An overpass bridge is a type of bridge that allows one transportation route (such as a road or railway) to pass over another transportation route without any intersection or level crossing. This design ensures smooth traffic flow and safety by eliminating the need for vehicles or trains to stop at the crossing point.

Underpass Bridge

An underpass bridge is a type of bridge that allows one transportation route to pass under another transportation route without any intersection or level crossing. This type of bridge is commonly used to separate roadways from railways or pedestrian paths from vehicular roads.

Based on Function

Foot Bridge

A footbridge, also known as a pedestrian bridge or footpath bridge, is a specialized type of bridge designed primarily for pedestrians and cyclists to cross over obstacles such as rivers, streams, roads, railway tracks, or other transportation routes. 

Foot Bridges

Footbridges provide a safe and convenient passage for people on foot or using non-motorized modes of transportation. They play a vital role in enhancing pedestrian connectivity, promoting active transportation, and improving overall urban mobility.

Highway Bridge

A highway bridge is a type of bridge designed specifically to carry vehicular traffic, including cars, trucks, buses, and motorcycles, over obstacles such as rivers, valleys, railways, other roads, or any physical barrier that interrupts the flow of a highway or roadway. 

Highway bridges are a crucial component of transportation infrastructure, facilitating the movement of goods and people across various terrains.

Rail Way Bridge

A railway bridge is a specialized type of bridge designed to carry trains and other rail vehicles over water bodies, valleys, roads, other railways, or any physical barrier that interrupts the flow of a railway line. Railway bridges are essential components of the railway infrastructure, allowing trains to cross obstacles safely and efficiently.

Railway Bridges

Aqueduct Bridge

Aqueduct bridges are simply water-carrying structures built to transport water from a source to a system.

Aqueduct Bridge

Road cum Railway Bridge

A road cum railway bridge, also known as a combined bridge or a multi-use bridge, is a specialized type of bridge designed to accommodate both road and railway traffic. 

Road Cum Railway Bridge

This type of bridge is constructed to carry a roadway or highway on one level and a railway track on another level, allowing vehicles and trains to pass over the same obstacle, such as a river, valley, or another transportation route.

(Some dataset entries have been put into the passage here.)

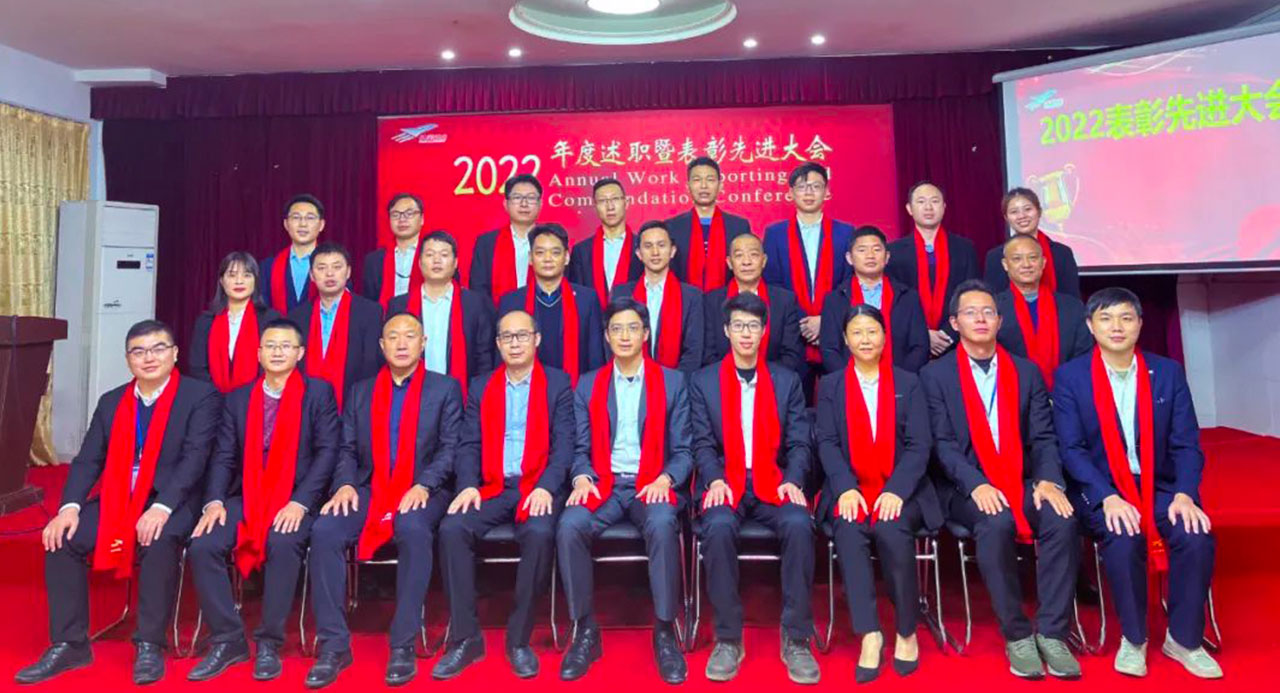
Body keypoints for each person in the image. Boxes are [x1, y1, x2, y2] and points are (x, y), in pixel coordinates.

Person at [16, 320, 221, 686]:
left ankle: (149, 643)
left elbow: (195, 459)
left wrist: (162, 507)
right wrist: (69, 508)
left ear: (175, 354)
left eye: (158, 349)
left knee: (158, 538)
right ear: (128, 360)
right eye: (138, 351)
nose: (149, 358)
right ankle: (70, 644)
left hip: (173, 499)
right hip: (119, 497)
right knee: (61, 539)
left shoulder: (200, 396)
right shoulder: (113, 401)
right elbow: (88, 460)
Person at [1052, 287, 1221, 679]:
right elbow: (1071, 450)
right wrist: (1106, 497)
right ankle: (1134, 638)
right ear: (1091, 326)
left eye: (1126, 318)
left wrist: (1185, 493)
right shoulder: (1071, 377)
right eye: (1106, 318)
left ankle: (1184, 639)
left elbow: (1186, 444)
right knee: (1123, 535)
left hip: (1159, 485)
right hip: (1101, 487)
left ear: (1140, 324)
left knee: (1195, 535)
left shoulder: (1167, 373)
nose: (1117, 327)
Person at [919, 279, 1081, 680]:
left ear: (999, 320)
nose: (980, 319)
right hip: (964, 486)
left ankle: (1053, 632)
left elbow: (1043, 437)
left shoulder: (1025, 372)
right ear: (954, 323)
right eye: (970, 312)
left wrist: (1047, 480)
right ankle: (1018, 633)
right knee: (995, 522)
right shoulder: (934, 375)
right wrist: (976, 483)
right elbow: (941, 444)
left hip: (1019, 480)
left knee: (1062, 519)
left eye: (988, 312)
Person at [303, 312, 463, 688]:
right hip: (369, 486)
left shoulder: (445, 389)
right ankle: (334, 645)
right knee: (325, 531)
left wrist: (424, 485)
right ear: (382, 345)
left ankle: (403, 643)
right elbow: (346, 448)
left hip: (425, 488)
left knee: (413, 528)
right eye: (393, 336)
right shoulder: (361, 391)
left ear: (423, 343)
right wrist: (344, 483)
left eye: (410, 336)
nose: (402, 343)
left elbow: (450, 449)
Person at [186, 319, 340, 682]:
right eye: (270, 346)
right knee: (203, 544)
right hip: (248, 493)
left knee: (283, 542)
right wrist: (214, 501)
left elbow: (327, 452)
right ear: (258, 353)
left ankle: (269, 641)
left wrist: (301, 502)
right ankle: (229, 638)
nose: (277, 352)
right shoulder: (239, 399)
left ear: (300, 353)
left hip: (296, 495)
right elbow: (224, 456)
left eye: (286, 346)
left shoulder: (318, 393)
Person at [432, 309, 575, 681]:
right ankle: (466, 638)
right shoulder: (482, 386)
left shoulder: (558, 383)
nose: (515, 343)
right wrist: (467, 485)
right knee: (452, 529)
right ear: (497, 344)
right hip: (493, 486)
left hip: (537, 485)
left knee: (540, 533)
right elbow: (468, 444)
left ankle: (519, 639)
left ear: (536, 340)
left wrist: (545, 487)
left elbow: (564, 448)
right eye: (507, 337)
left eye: (522, 335)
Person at [556, 298, 693, 683]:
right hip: (604, 482)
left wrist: (666, 479)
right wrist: (582, 476)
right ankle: (585, 630)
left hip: (652, 483)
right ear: (606, 336)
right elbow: (579, 448)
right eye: (616, 329)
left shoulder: (672, 382)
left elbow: (684, 451)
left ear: (646, 334)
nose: (625, 336)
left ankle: (664, 630)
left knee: (663, 524)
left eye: (633, 328)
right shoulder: (588, 384)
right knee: (569, 526)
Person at [689, 292, 819, 684]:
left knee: (799, 524)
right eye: (739, 326)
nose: (746, 333)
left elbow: (800, 442)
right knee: (717, 527)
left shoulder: (786, 380)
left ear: (764, 332)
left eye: (753, 326)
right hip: (725, 480)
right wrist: (713, 479)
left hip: (773, 480)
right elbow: (701, 443)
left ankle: (796, 637)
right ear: (727, 331)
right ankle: (729, 637)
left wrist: (793, 480)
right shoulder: (704, 381)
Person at [815, 305, 942, 682]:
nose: (865, 339)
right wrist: (845, 487)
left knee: (891, 527)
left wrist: (896, 491)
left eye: (872, 331)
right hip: (851, 488)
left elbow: (919, 445)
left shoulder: (908, 382)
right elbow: (827, 442)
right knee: (849, 529)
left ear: (885, 337)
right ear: (845, 339)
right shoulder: (831, 385)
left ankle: (906, 630)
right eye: (857, 332)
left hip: (903, 489)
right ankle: (870, 633)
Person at [762, 161, 855, 367]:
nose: (809, 192)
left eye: (816, 186)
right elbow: (772, 283)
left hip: (836, 332)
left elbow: (848, 281)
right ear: (791, 193)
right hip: (791, 333)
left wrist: (825, 319)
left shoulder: (845, 233)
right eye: (802, 187)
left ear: (826, 192)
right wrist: (803, 321)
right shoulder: (775, 234)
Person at [389, 230, 496, 398]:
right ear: (419, 263)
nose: (437, 260)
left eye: (444, 255)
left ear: (455, 263)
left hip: (462, 396)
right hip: (410, 395)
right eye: (430, 255)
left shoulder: (475, 304)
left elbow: (484, 357)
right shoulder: (399, 305)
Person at [497, 223, 605, 384]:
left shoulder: (587, 299)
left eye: (555, 252)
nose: (548, 259)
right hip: (526, 390)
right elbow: (502, 358)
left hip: (575, 391)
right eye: (540, 253)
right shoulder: (511, 302)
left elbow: (595, 356)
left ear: (566, 257)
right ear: (530, 258)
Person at [886, 181, 979, 358]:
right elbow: (895, 301)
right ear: (909, 209)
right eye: (921, 201)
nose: (928, 207)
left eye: (935, 201)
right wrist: (923, 334)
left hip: (956, 342)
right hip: (910, 346)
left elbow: (972, 295)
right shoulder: (894, 252)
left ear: (944, 207)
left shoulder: (964, 249)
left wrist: (948, 334)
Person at [819, 226, 929, 374]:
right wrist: (853, 380)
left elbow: (920, 347)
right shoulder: (834, 300)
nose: (870, 255)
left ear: (887, 257)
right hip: (849, 382)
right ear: (849, 258)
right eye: (862, 250)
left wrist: (900, 380)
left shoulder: (908, 297)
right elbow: (829, 350)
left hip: (900, 381)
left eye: (877, 250)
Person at [289, 242, 384, 410]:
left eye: (337, 267)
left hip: (355, 406)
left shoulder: (370, 312)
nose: (329, 273)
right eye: (321, 268)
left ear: (348, 272)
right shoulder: (298, 317)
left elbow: (370, 365)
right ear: (311, 275)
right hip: (306, 407)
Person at [993, 235, 1092, 389]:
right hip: (1011, 392)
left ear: (1043, 262)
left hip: (1065, 392)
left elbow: (1083, 355)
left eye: (1033, 258)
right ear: (1005, 264)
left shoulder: (1072, 307)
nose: (1026, 264)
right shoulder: (993, 308)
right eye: (1017, 259)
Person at [610, 220, 704, 372]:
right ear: (639, 254)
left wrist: (674, 383)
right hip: (631, 378)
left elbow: (693, 351)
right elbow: (612, 342)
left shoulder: (691, 296)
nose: (655, 252)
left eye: (661, 245)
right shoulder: (621, 293)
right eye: (648, 246)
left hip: (677, 383)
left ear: (672, 251)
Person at [703, 233, 804, 372]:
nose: (747, 262)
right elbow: (708, 354)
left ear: (764, 260)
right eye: (739, 255)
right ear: (729, 263)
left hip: (773, 380)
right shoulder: (712, 301)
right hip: (722, 380)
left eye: (754, 255)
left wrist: (759, 379)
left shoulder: (785, 300)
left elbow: (791, 355)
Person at [188, 251, 282, 392]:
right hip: (212, 398)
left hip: (257, 397)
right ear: (221, 280)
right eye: (232, 275)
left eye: (246, 275)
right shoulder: (206, 321)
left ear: (255, 281)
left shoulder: (271, 319)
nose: (239, 281)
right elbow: (197, 368)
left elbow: (274, 363)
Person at [665, 156, 752, 290]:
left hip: (729, 299)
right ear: (688, 186)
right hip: (683, 299)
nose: (704, 186)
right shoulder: (672, 227)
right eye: (697, 180)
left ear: (720, 186)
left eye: (710, 180)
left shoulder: (738, 226)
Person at [984, 188, 1081, 299]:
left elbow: (1073, 299)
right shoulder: (996, 256)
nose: (1022, 216)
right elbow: (992, 300)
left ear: (1039, 212)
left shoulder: (1062, 253)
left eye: (1028, 209)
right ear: (1006, 218)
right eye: (1014, 212)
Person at [569, 178, 644, 308]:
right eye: (603, 201)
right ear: (595, 207)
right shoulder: (581, 251)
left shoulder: (642, 246)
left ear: (626, 203)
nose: (610, 207)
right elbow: (578, 297)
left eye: (615, 199)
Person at [470, 175, 541, 304]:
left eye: (531, 198)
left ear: (540, 204)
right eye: (517, 198)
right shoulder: (487, 243)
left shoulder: (551, 242)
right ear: (506, 204)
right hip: (496, 315)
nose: (524, 204)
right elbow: (478, 291)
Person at [260, 194, 324, 314]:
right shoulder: (269, 267)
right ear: (286, 224)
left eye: (310, 218)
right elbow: (262, 311)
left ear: (321, 225)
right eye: (296, 217)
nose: (303, 224)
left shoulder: (334, 266)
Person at [363, 193, 426, 312]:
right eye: (396, 215)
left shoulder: (432, 255)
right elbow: (369, 303)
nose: (402, 219)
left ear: (422, 219)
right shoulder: (374, 260)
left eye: (409, 214)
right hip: (385, 320)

Also Read: Parts of Bridge | Types of Bridge

Based on Inter Span Relation

Simple Bridge

A simple bridge is a simple, supported beam with two supports at its ends. Simple bridges are appropriate for shorter spans.

Continuous Bridge

A continuous bridge consists of two or more spans that are connected together without any hinges or expansion joints between them. The deck is continuous over the supports, which allows for load sharing between adjacent spans. Continuous bridges are more structurally efficient and can have longer spans compared to simply supported bridges.

Cantilever Bridge

Cantilever bridges are formed by constructing two arms or cantilevers from opposite sides of the obstacle and connecting them at the center or using a suspended span. The cantilevered arms balance each other and provide support without the need for central piers.